EN MAI, l'assurance-maladie, la police et la justice «se sont réunies» en vue de renforcer la lutte contre le trafic du Subutex (buprénorphine haut dosage), fait savoir Pierre Fender, directeur de la répression des fraudes de la Cnamts (Caisse nationale d'assurance-maladie des travailleurs salariés). Déjà, le plan mis en place depuis 2004 porte ses fruits. En 2004-2005, la Sécurité sociale a déposé 148 plaintes au pénal contre des assurés et effectué 32 saisines auprès de l'Ordre des médecins, ce qui a permis de «récupérer» 1 million d'euros. En 2006, alors que le montant des fraudes a atteint 4 millions d'euros, on a recensé 114 procédures pénales et 1 285 suspensions de prise en charge de traitement non justifié. Soixante-sept médecins ont été suspectés de prescriptions «anormales», 31 actions ordinales ont été lancées et 2 suspensions d'exercice ont été prononcées par voie préfectorale. Parallèlement, sur 11 pharmacies sous surveillance, 4 ont été épinglées par l'Ordre. Enfin, au cours des deux dernières années, 6 000 personnes ont fait l'objet d'un traitement «encadré» par la Sécu. Il s'en est suivi une baisse de 25 % du nombre de patients soupçonnés de mésusage et de fraude.

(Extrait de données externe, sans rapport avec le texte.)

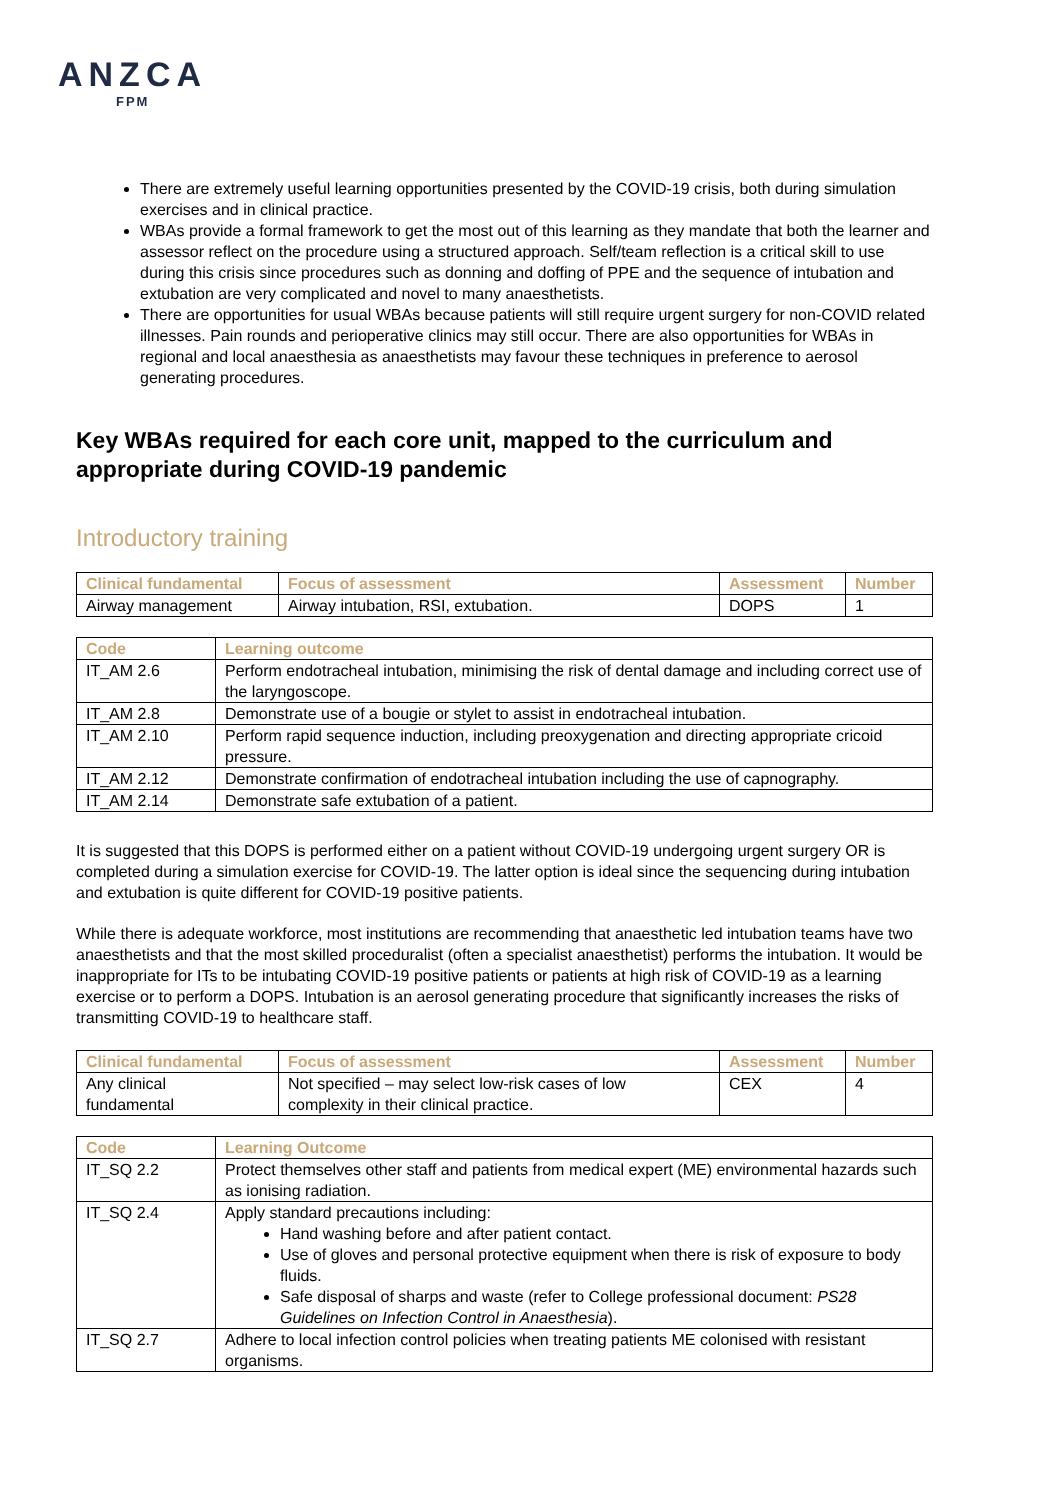ANZCA
FPM
There are extremely useful learning opportunities presented by the COVID-19 crisis, both during simulation exercises and in clinical practice.
WBAs provide a formal framework to get the most out of this learning as they mandate that both the learner and assessor reflect on the procedure using a structured approach. Self/team reflection is a critical skill to use during this crisis since procedures such as donning and doffing of PPE and the sequence of intubation and extubation are very complicated and novel to many anaesthetists.
There are opportunities for usual WBAs because patients will still require urgent surgery for non-COVID related illnesses. Pain rounds and perioperative clinics may still occur. There are also opportunities for WBAs in regional and local anaesthesia as anaesthetists may favour these techniques in preference to aerosol generating procedures.
Key WBAs required for each core unit, mapped to the curriculum and appropriate during COVID-19 pandemic
Introductory training
| Clinical fundamental | Focus of assessment | Assessment | Number |
| --- | --- | --- | --- |
| Airway management | Airway intubation, RSI, extubation. | DOPS | 1 |
| Code | Learning outcome |
| --- | --- |
| IT_AM 2.6 | Perform endotracheal intubation, minimising the risk of dental damage and including correct use of the laryngoscope. |
| IT_AM 2.8 | Demonstrate use of a bougie or stylet to assist in endotracheal intubation. |
| IT_AM 2.10 | Perform rapid sequence induction, including preoxygenation and directing appropriate cricoid pressure. |
| IT_AM 2.12 | Demonstrate confirmation of endotracheal intubation including the use of capnography. |
| IT_AM 2.14 | Demonstrate safe extubation of a patient. |
It is suggested that this DOPS is performed either on a patient without COVID-19 undergoing urgent surgery OR is completed during a simulation exercise for COVID-19. The latter option is ideal since the sequencing during intubation and extubation is quite different for COVID-19 positive patients.
While there is adequate workforce, most institutions are recommending that anaesthetic led intubation teams have two anaesthetists and that the most skilled proceduralist (often a specialist anaesthetist) performs the intubation. It would be inappropriate for ITs to be intubating COVID-19 positive patients or patients at high risk of COVID-19 as a learning exercise or to perform a DOPS. Intubation is an aerosol generating procedure that significantly increases the risks of transmitting COVID-19 to healthcare staff.
| Clinical fundamental | Focus of assessment | Assessment | Number |
| --- | --- | --- | --- |
| Any clinical fundamental | Not specified – may select low-risk cases of low complexity in their clinical practice. | CEX | 4 |
| Code | Learning Outcome |
| --- | --- |
| IT_SQ 2.2 | Protect themselves other staff and patients from medical expert (ME) environmental hazards such as ionising radiation. |
| IT_SQ 2.4 | Apply standard precautions including: Hand washing before and after patient contact. Use of gloves and personal protective equipment when there is risk of exposure to body fluids. Safe disposal of sharps and waste (refer to College professional document: PS28 Guidelines on Infection Control in Anaesthesia ). |
| IT_SQ 2.7 | Adhere to local infection control policies when treating patients ME colonised with resistant organisms. |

Un combat inégal à la recherche de nouveaux moyens.
«Le plan de l'assurance-maladie a permis de mieux savoir ce qui se passe sur le terrain, commente pour “ le Quotidien “ le Dr Didier Jayle, président de la Mission interministérielle de lutte contre la drogue et la toxicomanie (Mildt). Le détournement du Subutex concerne surtout l'Ile-de-France, avec plus de la moitié des cas, l'Alsace et Provence-Alpes-Côte d'Azur, à raison de 20% chacune. Le phénomène n'existe pas dans les 19autres régions», précise-t-il.
Mais le combat reste inégal et les moyens mis en oeuvre par les trafiquants exigeraient des réponses innovantes, laisse entendre le patron de la Mildt. La Cnamts, par exemple, n'a pas encore trouvé de parade à l'utilisation de photocopies d'attestations de CMU pour obtenir des prescriptions légales de 16 mg par jour de buprénorphine haut dosage. A la Mildt, on ne désespère cependant pas de faire classer le Subutex, actuellement «produit vénéneux», parmi les «stupéfiants». Les contrevenants encourraient des sanctions plus fortes et appliquées avec plus de rigueur, comme pour la méthadone, tandis que le stockage en pharmacie d'officine serait plus sécurisé et que les gros trafiquants à l'échelle européenne pourraient être poursuivis. «Le dossier est toujours sur la table», tant qu'on n'aura pas trouvé de «réponse efficace au détournement», orchestré par 5 % des usagers, dit le Dr Jayle. Il faudrait aussi, ajoute-t-il, que seuls les centres spécialisés puissent établir des prescriptions dépassant les 32 mg quotidiens.
«Maintenant, gardons-nous de noircir la substitution. Elle marche bien», souligne Didier Jayle. Depuis que le Subutex est entre les mains des médecins de ville (1996), «on a arrêté quasiment l'épidémie de VIH chez les usagers de drogue, la mortalité par surdose est passée de un millier par an à moins d'une centaine et les délits liés à la toxicomanie ont diminué de façon considérable».
Au 31 décembre 2006, quelque 68 000 héroïnomanes étaient sous buprénorphine haut dosage et 18 000 sous méthadone.
La loi de 1970 à la réforme ?
Le Dr Didier Jayle, en poste à la Mildt depuis octobre 2002, souhaite une réforme de la loi du 31 décembre 1970 sur les stupéfiants et un plan d'action de prévention de l'alcool en direction des jeunes.